### ABOUT THIS EXERCISE
As soon as the line containing "GUAL-NH-IMPS 14R1" appears in the material below, start returning lines exactly, and end with the line containing "RoHS Директива относно".

(LISTED ENTRIES Opens)

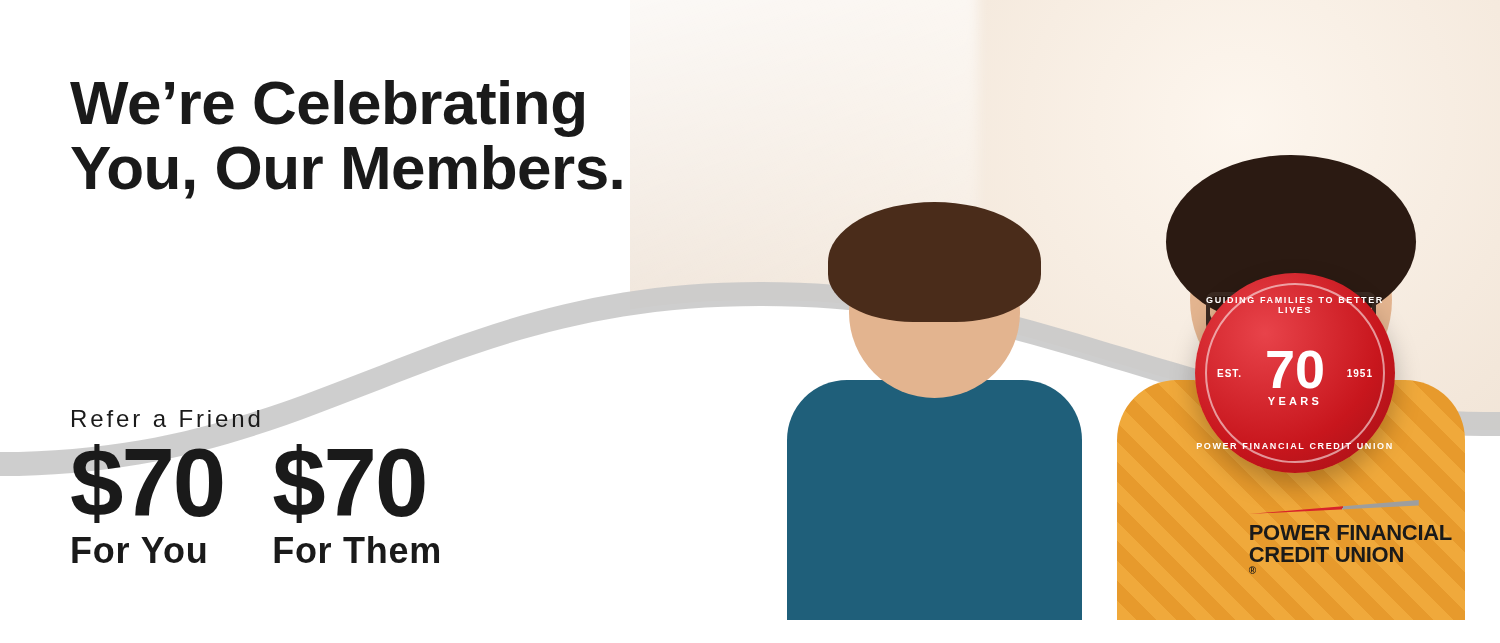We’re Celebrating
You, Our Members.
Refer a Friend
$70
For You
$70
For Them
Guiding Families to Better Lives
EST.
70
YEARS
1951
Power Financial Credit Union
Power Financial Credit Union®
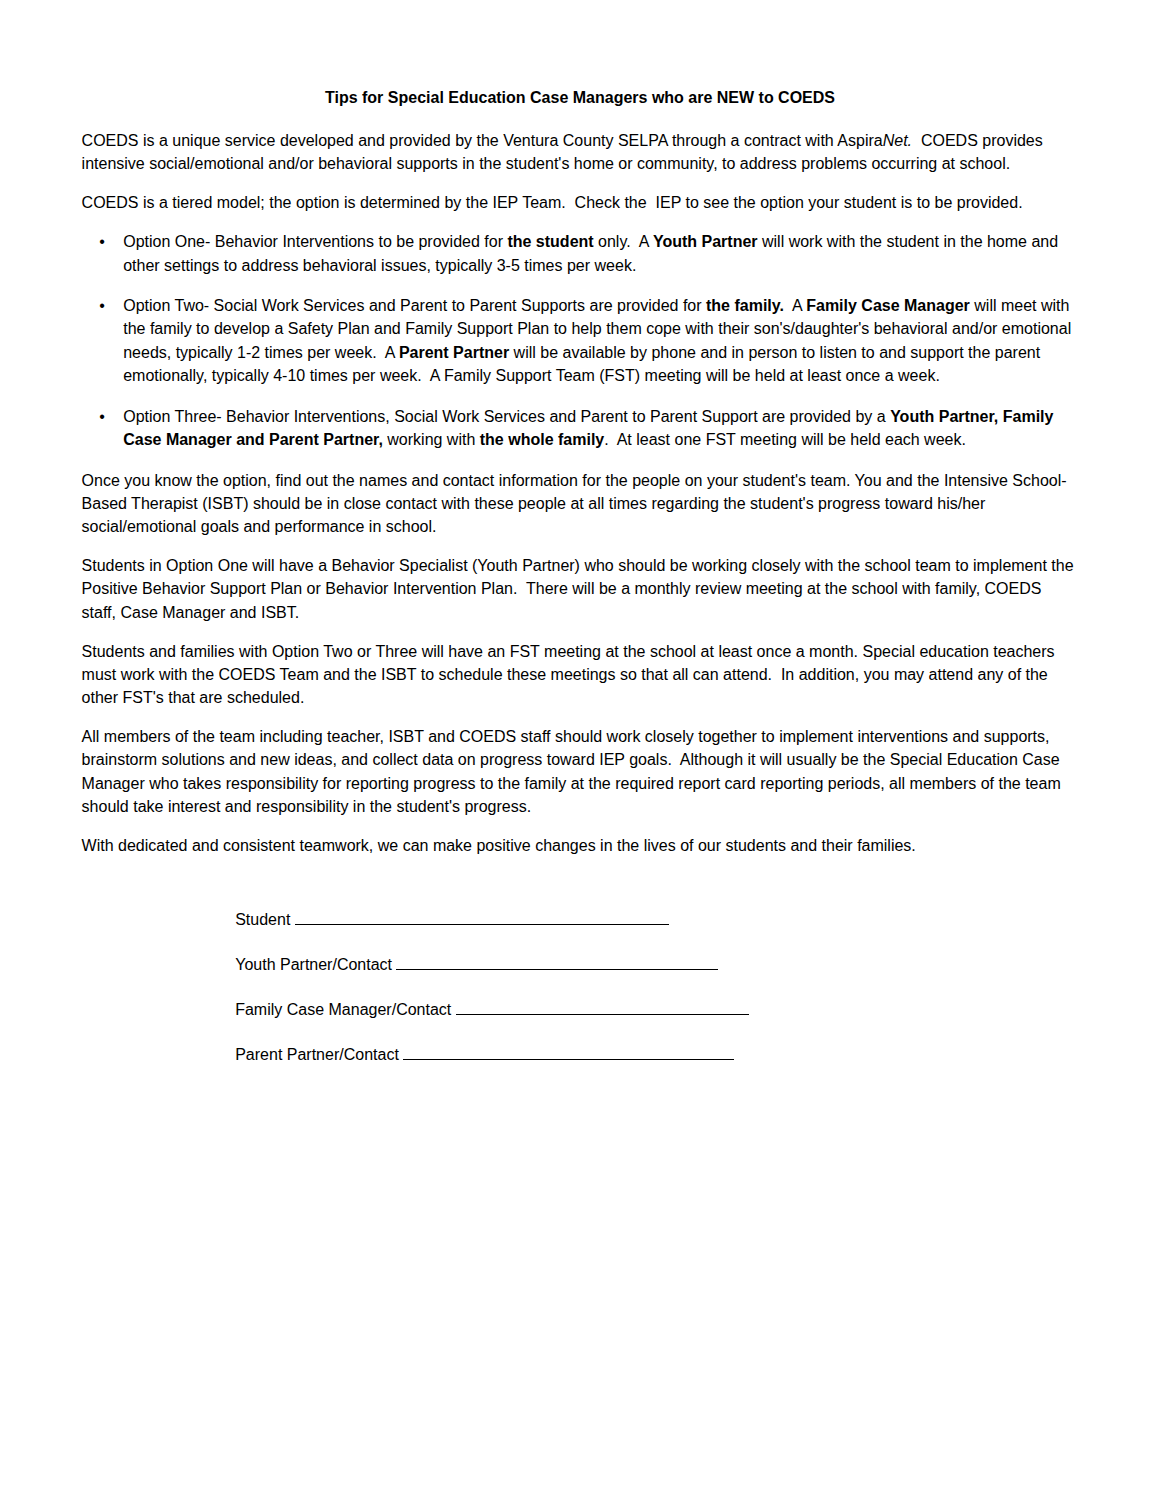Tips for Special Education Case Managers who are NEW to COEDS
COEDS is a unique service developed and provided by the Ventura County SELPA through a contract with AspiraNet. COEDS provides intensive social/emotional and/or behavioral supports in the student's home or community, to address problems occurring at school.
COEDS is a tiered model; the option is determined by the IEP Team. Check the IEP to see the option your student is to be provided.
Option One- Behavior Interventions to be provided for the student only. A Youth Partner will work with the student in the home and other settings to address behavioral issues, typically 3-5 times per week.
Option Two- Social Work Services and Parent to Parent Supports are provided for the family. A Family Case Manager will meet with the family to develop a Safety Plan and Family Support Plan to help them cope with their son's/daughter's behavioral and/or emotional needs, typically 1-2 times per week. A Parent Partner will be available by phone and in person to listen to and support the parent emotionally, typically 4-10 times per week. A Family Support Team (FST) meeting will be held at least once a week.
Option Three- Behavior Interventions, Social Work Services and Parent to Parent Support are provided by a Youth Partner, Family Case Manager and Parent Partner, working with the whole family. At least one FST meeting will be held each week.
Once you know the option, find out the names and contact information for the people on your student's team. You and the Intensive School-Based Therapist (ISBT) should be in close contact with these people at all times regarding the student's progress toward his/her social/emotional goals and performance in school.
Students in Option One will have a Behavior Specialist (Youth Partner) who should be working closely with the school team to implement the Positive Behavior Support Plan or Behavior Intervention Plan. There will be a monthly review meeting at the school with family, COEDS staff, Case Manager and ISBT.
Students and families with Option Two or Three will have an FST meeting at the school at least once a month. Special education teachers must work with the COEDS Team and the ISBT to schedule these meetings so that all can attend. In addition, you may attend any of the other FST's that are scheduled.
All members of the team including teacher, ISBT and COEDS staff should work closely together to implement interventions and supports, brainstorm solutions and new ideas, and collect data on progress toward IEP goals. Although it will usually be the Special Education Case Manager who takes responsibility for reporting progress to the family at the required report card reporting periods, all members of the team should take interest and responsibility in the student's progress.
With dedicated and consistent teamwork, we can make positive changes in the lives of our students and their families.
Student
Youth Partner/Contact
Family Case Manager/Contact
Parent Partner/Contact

(LISTED ENTRIES Closes)
(LISTED ENTRIES Opens)

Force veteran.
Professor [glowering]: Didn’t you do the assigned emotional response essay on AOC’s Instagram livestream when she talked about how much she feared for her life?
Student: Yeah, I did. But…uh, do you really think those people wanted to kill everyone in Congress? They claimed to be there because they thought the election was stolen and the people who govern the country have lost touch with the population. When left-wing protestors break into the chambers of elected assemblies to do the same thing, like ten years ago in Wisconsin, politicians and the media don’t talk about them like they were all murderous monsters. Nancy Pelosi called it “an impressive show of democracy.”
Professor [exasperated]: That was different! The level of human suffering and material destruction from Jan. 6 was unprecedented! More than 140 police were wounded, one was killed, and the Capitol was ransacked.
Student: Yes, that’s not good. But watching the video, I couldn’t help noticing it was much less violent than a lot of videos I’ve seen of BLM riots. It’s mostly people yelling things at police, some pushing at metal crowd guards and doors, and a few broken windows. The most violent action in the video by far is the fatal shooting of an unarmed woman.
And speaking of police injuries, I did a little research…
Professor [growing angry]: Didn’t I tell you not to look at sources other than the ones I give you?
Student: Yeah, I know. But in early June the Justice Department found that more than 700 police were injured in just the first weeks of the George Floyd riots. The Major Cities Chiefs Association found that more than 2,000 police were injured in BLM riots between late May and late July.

(LISTED ENTRIES Closes)
(LISTED ENTRIES Opens)

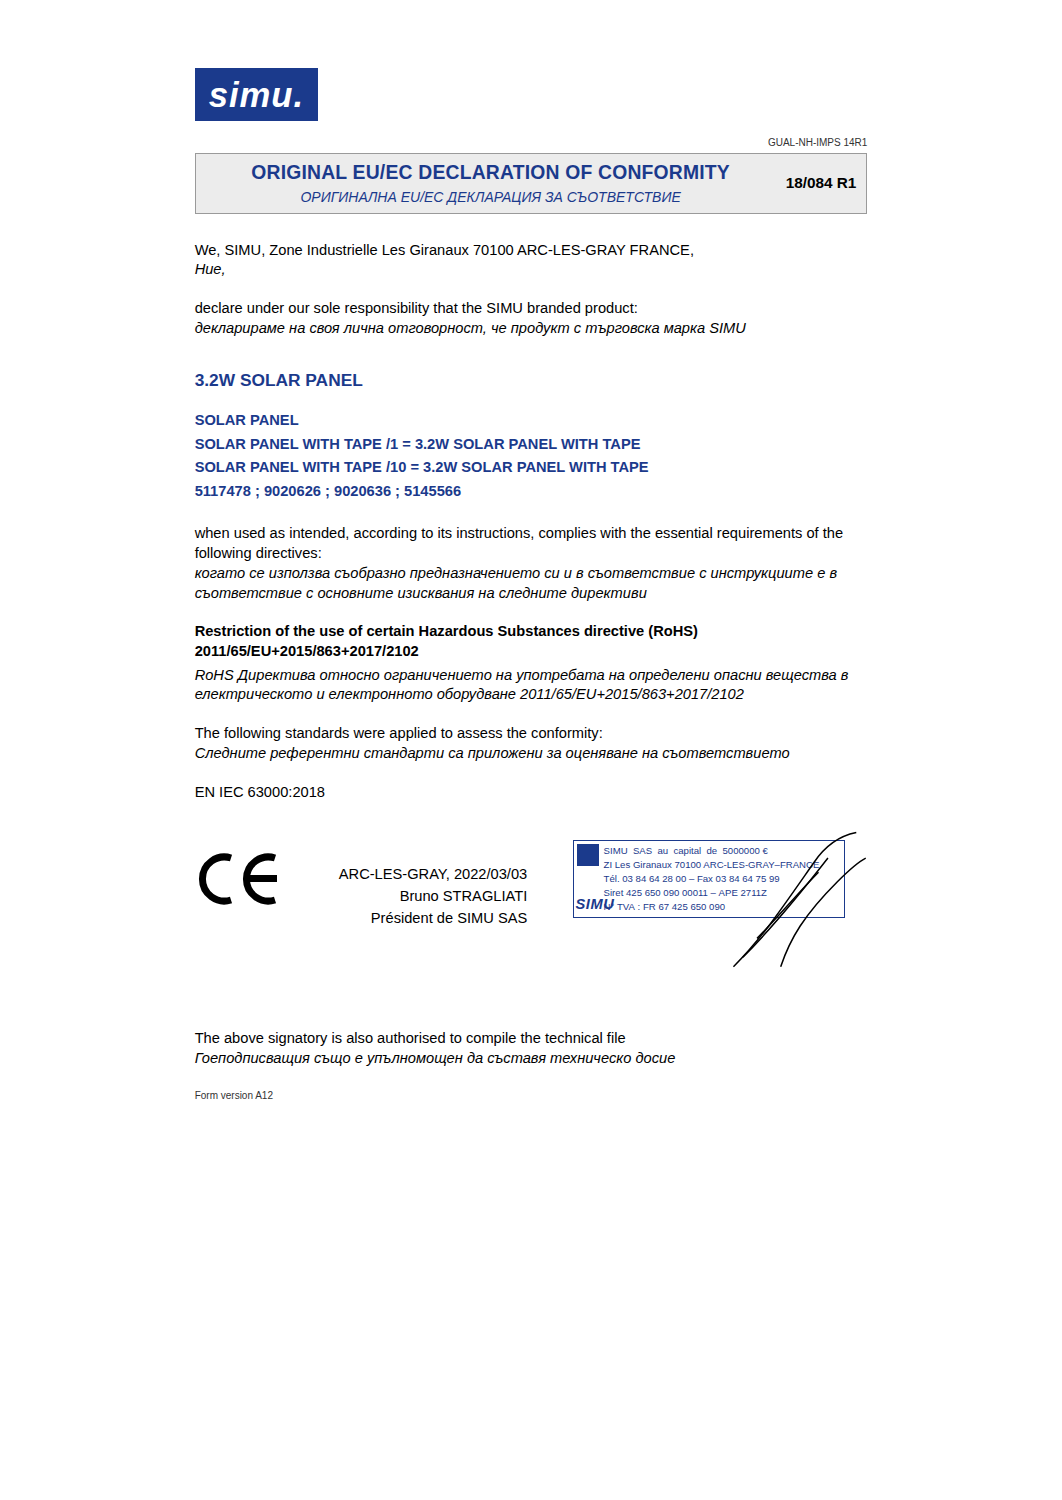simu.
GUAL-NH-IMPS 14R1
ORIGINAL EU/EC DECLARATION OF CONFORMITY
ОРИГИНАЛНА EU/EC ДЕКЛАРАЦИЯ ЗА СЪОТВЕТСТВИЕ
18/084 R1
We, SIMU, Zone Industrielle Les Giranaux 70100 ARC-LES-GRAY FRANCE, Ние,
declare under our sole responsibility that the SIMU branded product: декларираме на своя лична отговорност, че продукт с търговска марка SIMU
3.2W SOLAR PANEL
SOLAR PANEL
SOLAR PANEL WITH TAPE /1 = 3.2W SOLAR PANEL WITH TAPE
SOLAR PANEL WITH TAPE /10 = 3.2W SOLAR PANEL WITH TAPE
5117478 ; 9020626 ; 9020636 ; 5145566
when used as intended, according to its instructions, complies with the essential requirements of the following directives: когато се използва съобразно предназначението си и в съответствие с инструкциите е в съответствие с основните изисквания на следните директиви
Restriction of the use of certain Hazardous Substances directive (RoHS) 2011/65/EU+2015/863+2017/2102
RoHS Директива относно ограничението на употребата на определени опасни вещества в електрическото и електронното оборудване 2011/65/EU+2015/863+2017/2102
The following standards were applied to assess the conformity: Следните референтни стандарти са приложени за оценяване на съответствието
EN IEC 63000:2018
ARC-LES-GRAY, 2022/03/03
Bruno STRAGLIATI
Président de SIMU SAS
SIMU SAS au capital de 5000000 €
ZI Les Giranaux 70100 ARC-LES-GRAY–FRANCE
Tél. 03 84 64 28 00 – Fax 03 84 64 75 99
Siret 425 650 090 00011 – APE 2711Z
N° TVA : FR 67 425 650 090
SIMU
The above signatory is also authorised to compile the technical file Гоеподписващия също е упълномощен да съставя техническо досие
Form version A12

(LISTED ENTRIES Closes)

### REPLY TO THE EXERCISE
GUAL-NH-IMPS 14R1
ORIGINAL EU/EC DECLARATION OF CONFORMITY
ОРИГИНАЛНА EU/EC ДЕКЛАРАЦИЯ ЗА СЪОТВЕТСТВИЕ
18/084 R1
We, SIMU, Zone Industrielle Les Giranaux 70100 ARC-LES-GRAY FRANCE, Ние,
declare under our sole responsibility that the SIMU branded product: декларираме на своя лична отговорност, че продукт с търговска марка SIMU
3.2W SOLAR PANEL
SOLAR PANEL
SOLAR PANEL WITH TAPE /1 = 3.2W SOLAR PANEL WITH TAPE
SOLAR PANEL WITH TAPE /10 = 3.2W SOLAR PANEL WITH TAPE
5117478 ; 9020626 ; 9020636 ; 5145566
when used as intended, according to its instructions, complies with the essential requirements of the following directives: когато се използва съобразно предназначението си и в съответствие с инструкциите е в съответствие с основните изисквания на следните директиви
Restriction of the use of certain Hazardous Substances directive (RoHS) 2011/65/EU+2015/863+2017/2102
RoHS Директива относно ограничението на употребата на определени опасни вещества в електрическото и електронното оборудване 2011/65/EU+2015/863+2017/2102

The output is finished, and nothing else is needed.